WHAT YOU NEED TO DO :: What is the number of lines in the data below that contain "maison"? Reply with the number only.

SOURCE RECORDS ::
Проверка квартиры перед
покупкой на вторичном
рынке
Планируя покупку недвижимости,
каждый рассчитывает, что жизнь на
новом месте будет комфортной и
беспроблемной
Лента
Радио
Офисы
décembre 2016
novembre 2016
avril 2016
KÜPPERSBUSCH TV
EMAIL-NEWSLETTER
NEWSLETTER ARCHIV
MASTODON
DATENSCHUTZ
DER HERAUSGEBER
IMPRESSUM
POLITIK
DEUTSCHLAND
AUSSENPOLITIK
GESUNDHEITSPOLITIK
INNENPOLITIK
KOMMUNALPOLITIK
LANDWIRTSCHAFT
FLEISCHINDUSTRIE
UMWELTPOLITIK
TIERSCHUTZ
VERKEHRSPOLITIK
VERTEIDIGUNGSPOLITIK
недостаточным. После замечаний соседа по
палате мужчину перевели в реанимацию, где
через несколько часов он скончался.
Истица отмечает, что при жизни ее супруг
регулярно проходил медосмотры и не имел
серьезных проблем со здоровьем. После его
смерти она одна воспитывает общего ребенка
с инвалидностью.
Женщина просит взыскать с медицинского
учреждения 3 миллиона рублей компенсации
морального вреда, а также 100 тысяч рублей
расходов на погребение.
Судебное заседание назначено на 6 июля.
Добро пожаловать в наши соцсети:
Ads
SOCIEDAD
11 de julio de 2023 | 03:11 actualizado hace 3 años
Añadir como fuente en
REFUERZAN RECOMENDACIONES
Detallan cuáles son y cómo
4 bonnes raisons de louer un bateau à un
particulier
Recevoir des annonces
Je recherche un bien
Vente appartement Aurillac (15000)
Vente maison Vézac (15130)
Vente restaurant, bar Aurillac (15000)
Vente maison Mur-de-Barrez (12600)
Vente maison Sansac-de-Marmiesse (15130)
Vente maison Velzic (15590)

...

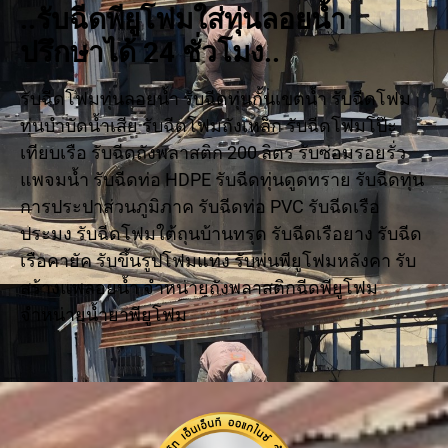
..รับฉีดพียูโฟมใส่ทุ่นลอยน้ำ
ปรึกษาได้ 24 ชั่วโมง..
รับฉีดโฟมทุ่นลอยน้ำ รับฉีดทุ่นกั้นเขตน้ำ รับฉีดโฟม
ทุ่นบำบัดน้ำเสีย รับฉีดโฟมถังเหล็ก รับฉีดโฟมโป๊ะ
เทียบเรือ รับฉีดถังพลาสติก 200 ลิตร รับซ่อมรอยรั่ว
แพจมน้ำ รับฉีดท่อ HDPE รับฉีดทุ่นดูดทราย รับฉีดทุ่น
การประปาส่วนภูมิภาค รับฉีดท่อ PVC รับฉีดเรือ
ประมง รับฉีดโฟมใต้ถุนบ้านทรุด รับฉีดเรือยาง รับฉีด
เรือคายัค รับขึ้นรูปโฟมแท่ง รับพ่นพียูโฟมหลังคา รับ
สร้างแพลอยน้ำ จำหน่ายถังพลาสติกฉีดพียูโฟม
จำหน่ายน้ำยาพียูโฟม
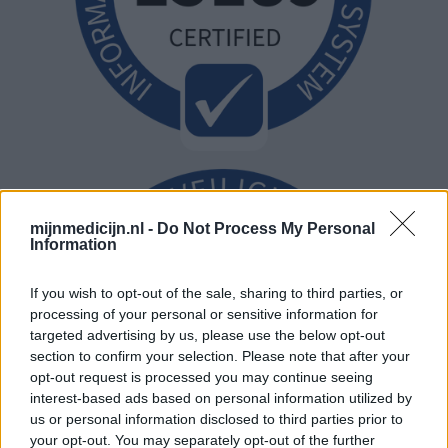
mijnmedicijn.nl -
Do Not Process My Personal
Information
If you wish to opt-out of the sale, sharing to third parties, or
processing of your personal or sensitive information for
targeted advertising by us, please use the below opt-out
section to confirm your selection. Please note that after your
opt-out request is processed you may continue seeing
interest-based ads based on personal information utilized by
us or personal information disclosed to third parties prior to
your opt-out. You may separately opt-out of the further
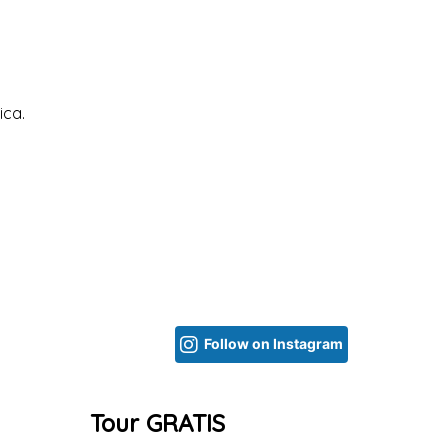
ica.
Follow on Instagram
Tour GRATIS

--

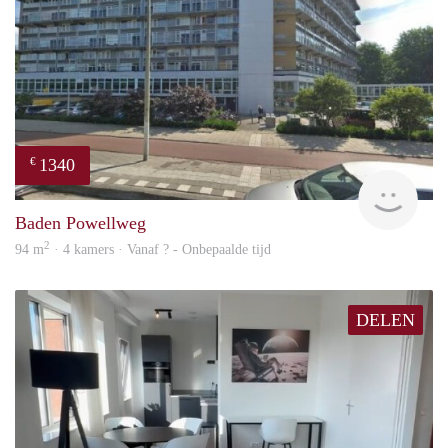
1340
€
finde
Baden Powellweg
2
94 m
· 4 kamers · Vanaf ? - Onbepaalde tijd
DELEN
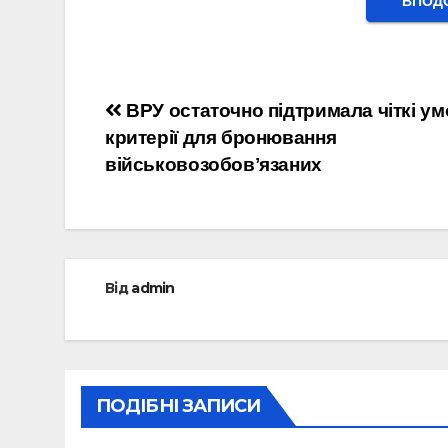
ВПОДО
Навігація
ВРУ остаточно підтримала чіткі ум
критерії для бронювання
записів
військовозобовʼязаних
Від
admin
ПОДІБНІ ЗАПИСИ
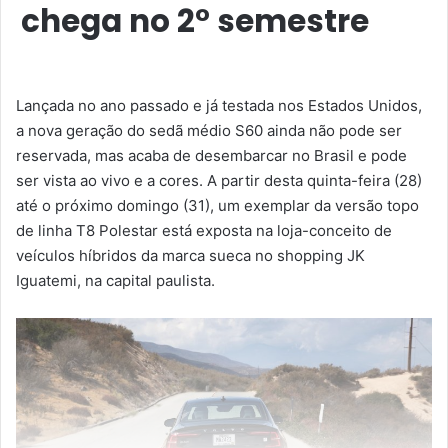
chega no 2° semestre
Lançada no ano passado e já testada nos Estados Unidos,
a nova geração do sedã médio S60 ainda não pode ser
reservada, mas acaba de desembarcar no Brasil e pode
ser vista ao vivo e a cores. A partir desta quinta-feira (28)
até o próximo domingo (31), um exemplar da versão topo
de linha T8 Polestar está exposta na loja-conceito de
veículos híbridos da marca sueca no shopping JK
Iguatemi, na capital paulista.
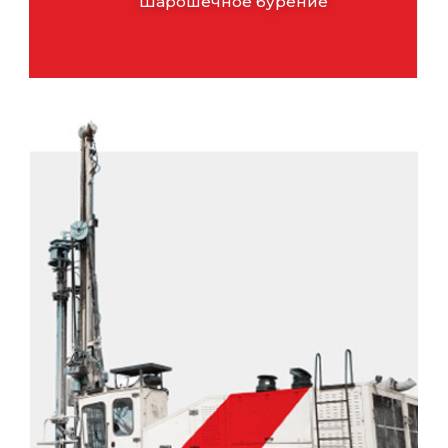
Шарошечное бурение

COMPLETED TASK :: 4